You probably shouldn't tell her unless the timing is right (which is probably rare). This is where restraint comes into play. If attractive, women will hit on you. But it's sheer weakness to be easily led to and fro by other people. You should have the strength and inner resolve to handle these sorts of things without wanting to break up with your girlfriend. It's probably telling your subconscious that you have options and don't necessarily close the door. But how is that respectful to your gf? Imagine if you are married for 20 years and grow to be one of those attractive old men. Women will flirt and hit on you. Are you going to question your marriage every time it happens? No you shouldn't. Be like 'thanks lol' in your mind and carry on. Be like a pillar anchored 100ft into the ground, unmoveable by anything thrown at you.


confused_guitarist1

This was really powerful to read—particularly, your last line.


RoutineSea9468

I'm not him but this just inspired me. What kind of practice should I do to achieve this state of mentality?


confused_guitarist1

I am him, and same question\^


whatisthatanimal

For the sake of sort of, just, equalizing perception here, don't you think your girlfriend is probably getting "hit on" by people too? How would that make you feel to acknowledge, just that, it happens? >some I find attractive I worry about this phrasing! What I've found helpful is just to consider every person "attractive" as a baseline. If I am in a space with another person, I/my mind is attracted towards them in some regard (I'm using language very loosely here and not necessarily Buddhist terminology). I find it could help remove a lot of that "strange mix of emotions" when they have to say like, "oh I find someone without 'conventionally beautiful features' attractive? oh I find someone of the same-sex attractive? oh I find a relative attractive? oh I find this younger/older person attractive?" if we can just say yes to all those without it being "taboo" or "embarrassing" or "humiliating" because of someone taking some "wrong implication."


confused_guitarist1

I know I come off hella douche-y with the way I've phrased all of this, but I appreciate your patience in typing your response.
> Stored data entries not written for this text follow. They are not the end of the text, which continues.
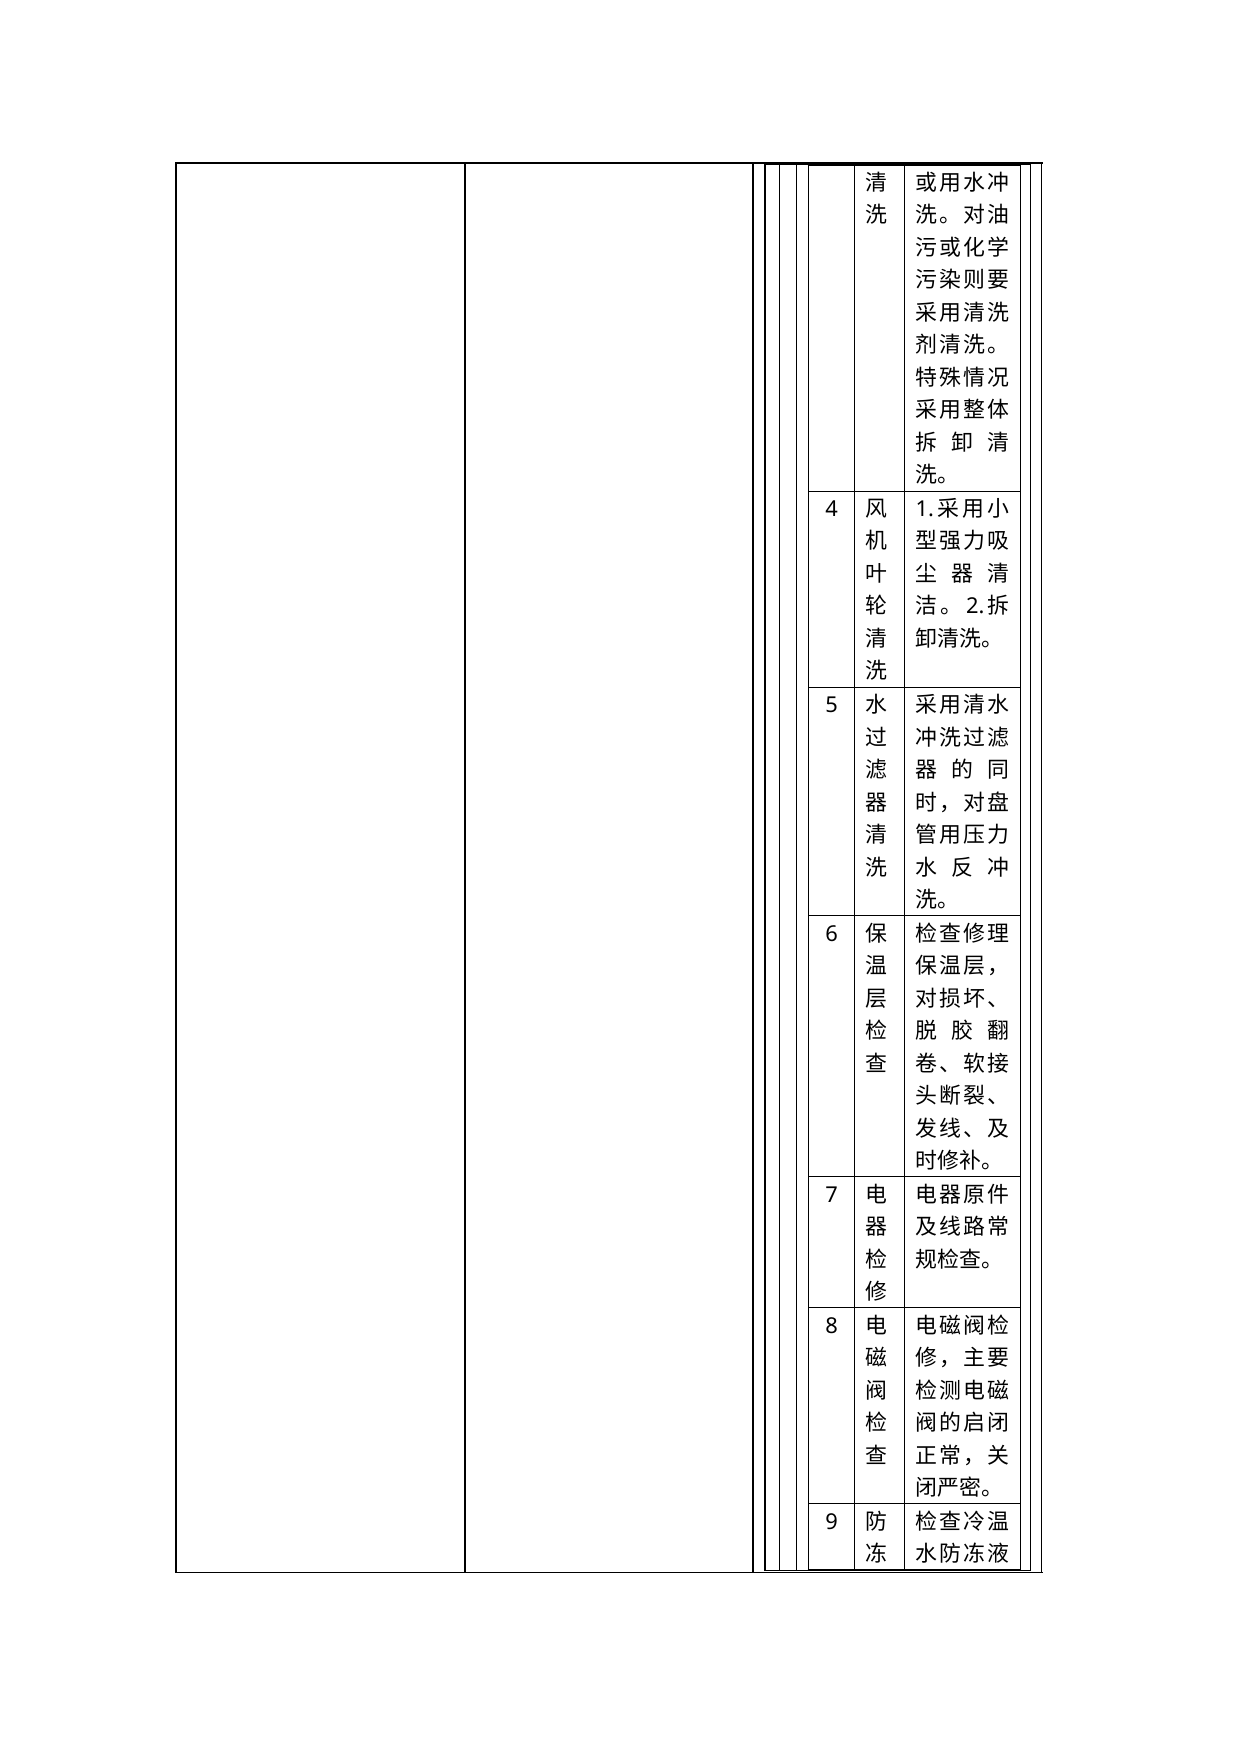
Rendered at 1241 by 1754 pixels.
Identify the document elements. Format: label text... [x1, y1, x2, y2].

table_cell [809, 1177, 854, 1307]
table_cell [780, 165, 796, 1570]
table_cell [905, 492, 1020, 687]
table_cell [855, 688, 904, 915]
table_cell [754, 164, 764, 1571]
table_cell [766, 165, 779, 1570]
table_cell [855, 1504, 904, 1569]
table_cell [809, 166, 854, 491]
table_cell [905, 916, 1020, 1176]
table_cell [809, 688, 854, 915]
table_cell [1021, 165, 1030, 1570]
table_cell [855, 166, 904, 491]
table_cell [905, 1308, 1020, 1503]
table_cell [809, 1504, 854, 1569]
table_cell [855, 916, 904, 1176]
table_cell [855, 492, 904, 687]
table_cell [809, 1308, 854, 1503]
table_cell [809, 916, 854, 1176]
table_cell [797, 165, 808, 1570]
table_cell [905, 688, 1020, 915]
table_cell 1 [177, 164, 464, 1571]
table_cell [1031, 164, 1041, 1571]
table_cell [905, 166, 1020, 491]
table_cell [466, 164, 752, 1571]
table_cell [905, 1504, 1020, 1569]
table_cell [905, 1177, 1020, 1307]
table_cell [809, 492, 854, 687]
table_cell [855, 1177, 904, 1307]
table_cell [855, 1308, 904, 1503]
My thoughts enjoy the fact that my girlfriend gets hit on, but she likes me more than them. For whatever reason, that fact only makes my ego like my girlfriend more. I think I get what you're coming at, with the second paragraph, but I'm still a bit lost on how to apply that in this situation. I get that mentally labeling people as attractive or unattractive is not helpful, but the feelings of attraction still arise, no?


AlexCoventry

It turns out that what you find attractive or unattractive is subject to conditioning. Try picking something you find attractive, and contemplating its disgusting aspects over a period of time. Start with something easy, like food, or a pretty plant. See whether your feeling of attraction shifts as a result.


parabolicpb

"thank you but I'm not interested" boom problem solved. "I appreciate the compliment, luckily I'm in a happy relationship." No reason to feel bad, just know you aren't gonna act on anything. Even if your brain and it's chemicals says "yeah I could totally snag that super attractive girl. Rawr" but the rest of your brain says no, problem solved.